_sobre este livro
O mito de Narciso pode ser entendido como uma condenação moral à vaidade, bem como o pasmo da descoberta do eu, do corpo — nosso (des)limite, uma equação móvel cujas variáveis abrangeriam o funcionamento fisiológico, o aparelho psíquico, atravessados pelo entorno, estímulos incisivos, ubíquos.

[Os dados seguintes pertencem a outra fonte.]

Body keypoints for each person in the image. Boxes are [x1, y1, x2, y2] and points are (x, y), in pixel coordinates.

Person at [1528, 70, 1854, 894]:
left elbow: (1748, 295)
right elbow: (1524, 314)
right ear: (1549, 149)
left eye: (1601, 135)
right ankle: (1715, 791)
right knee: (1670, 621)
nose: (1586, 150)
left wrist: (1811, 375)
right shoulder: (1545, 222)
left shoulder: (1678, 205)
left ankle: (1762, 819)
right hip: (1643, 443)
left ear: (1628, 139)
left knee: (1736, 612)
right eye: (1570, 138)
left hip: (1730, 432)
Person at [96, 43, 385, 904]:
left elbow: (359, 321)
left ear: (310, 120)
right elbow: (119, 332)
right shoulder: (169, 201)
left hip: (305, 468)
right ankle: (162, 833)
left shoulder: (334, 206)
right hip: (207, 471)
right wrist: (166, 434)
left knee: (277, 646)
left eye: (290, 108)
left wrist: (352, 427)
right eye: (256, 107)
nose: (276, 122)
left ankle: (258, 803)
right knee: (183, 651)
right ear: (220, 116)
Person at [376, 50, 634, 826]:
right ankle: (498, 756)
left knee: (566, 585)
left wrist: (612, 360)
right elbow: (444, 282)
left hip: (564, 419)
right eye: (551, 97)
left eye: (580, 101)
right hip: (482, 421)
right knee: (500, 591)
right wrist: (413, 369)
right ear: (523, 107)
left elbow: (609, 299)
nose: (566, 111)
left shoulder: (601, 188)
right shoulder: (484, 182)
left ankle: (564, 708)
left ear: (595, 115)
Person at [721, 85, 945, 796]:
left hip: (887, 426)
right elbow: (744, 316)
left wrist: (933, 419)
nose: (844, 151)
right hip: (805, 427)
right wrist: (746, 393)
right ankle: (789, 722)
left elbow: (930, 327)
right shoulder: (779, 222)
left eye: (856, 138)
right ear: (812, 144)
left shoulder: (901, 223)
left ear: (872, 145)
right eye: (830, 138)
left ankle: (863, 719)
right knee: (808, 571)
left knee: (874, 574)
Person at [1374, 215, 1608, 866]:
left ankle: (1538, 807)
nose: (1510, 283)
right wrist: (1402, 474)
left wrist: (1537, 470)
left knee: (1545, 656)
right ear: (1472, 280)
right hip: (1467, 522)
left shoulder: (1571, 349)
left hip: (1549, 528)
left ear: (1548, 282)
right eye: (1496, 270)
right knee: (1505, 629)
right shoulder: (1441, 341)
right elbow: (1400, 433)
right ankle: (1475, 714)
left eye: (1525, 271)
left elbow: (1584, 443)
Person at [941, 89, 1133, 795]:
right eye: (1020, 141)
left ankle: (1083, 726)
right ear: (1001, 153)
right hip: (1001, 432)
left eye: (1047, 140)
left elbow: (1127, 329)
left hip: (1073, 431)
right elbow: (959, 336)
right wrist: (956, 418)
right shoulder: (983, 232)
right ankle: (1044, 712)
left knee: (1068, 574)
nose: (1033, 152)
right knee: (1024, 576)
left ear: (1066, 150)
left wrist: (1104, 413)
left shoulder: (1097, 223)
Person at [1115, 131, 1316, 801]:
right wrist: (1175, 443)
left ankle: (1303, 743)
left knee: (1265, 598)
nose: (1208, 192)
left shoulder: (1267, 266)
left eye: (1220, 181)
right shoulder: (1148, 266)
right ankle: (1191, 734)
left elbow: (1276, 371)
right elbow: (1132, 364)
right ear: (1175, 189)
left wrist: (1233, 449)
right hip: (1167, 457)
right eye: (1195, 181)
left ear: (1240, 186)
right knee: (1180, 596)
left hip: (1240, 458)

Essa equação flutuante funcionaria como um “preâmbulo epigráfico” de Exercícios de ser e não ser, de Diogo Rufatto. O livro sonda três temas que não raro se imiscuem: a identidade, o verso, o erótico. Diz-se sondagem devido ao modo como a voz ali o faz: via relato poético, procedimento que parece colher algo do “narrar inquirindo” de Montaigne, do sensacionismo de Pessoa. A voz poética divaga ensaisticamente quão esquizo se pode ser: “Nos incômodos do existir / encontram-se os não seres”. Talvez por uma herança simbolista, Rufatto usa da musicalidade (em rimas, aliterações) que ora sugerem fluidez entre os “seres do ser”, ora, ruptura na passagem, via fonemas do /s/ e /t/.
Tal dicotomia viria como um pêndulo examinador em que numa ponta há a psicanálise acessando a latência do eu, noutra, a antropologia pensando as práticas da comunidade: o “eu é um outro” rimbaudiano toca numa “antropologia especulativa” (Saer) dessa legião de si assombrando o eu. Para tal, o erótico vem como negaceio no processo (Bataille), tangenciando o interdito, a violência, esses limites intricados que colocam o sujeito na civilização, mas que, brutos ainda, tangenciam a barbárie do instinto. E no espelho, esse grande outro, “imagem — tu que sou eu”, o leitor vislumbrará a ambivalência da tosquidão de um “ser urso” e a sofisticação do eu erótico dissimulando desejos para “Tudo atravessar / o fogo, o verso, o instante”.